Tasks =>
1. In the definition of "Termination of Consultancy," which body may define that term otherwise in the Award agreement?
2. Filter the records, keeping every line that contains the word "each".

BEGIN Extract provided

2.44 “Termination of Consultancy” means: (a) that the Consultant is no longer acting as a consultant to the Company or an
Affiliate; or (b) when an entity retaining a Participant as a Consultant ceases to be an Affiliate, unless the Participant otherwise
is, or thereupon becomes, a Consultant to the Company or another Affiliate at the time the entity ceases to be an Affiliate.
In the event that a Consultant becomes an Eligible Employee or a Non-Employee Director upon the termination of his or her
consultancy, unless otherwise determined by the Committee, in its sole discretion, no Termination of Consultancy shall be
deemed to occur until such time as such Consultant is no longer any of a Consultant, an Eligible Employee or a Non-Employee
Director. Notwithstanding the foregoing, the Committee may otherwise define Termination of Consultancy in the Award
agreement or, if no rights of a Participant are reduced, may otherwise define Termination of Consultancy thereafter.

END Extract provided
BEGIN Records provided

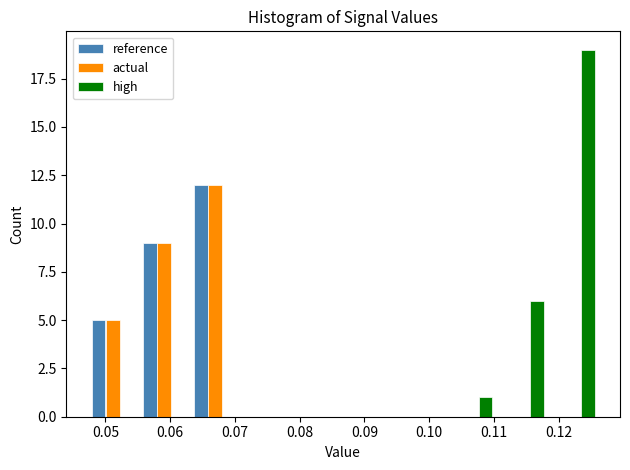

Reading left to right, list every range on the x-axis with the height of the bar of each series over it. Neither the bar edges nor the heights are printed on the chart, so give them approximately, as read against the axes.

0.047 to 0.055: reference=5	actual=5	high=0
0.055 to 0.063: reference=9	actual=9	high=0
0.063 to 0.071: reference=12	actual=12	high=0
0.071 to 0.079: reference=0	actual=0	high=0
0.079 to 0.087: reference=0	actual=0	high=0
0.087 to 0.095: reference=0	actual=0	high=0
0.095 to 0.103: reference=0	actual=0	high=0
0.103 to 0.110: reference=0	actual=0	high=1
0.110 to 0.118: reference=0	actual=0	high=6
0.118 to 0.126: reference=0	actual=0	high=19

END Records provided

Solutions in order =>
1. The Committee.

2.
Reading left to right, list every range on the x-axis with the height of the bar of each series over it. Neither the bar edges nor the heights are printed on the chart, so give them approximately, as read against the axes.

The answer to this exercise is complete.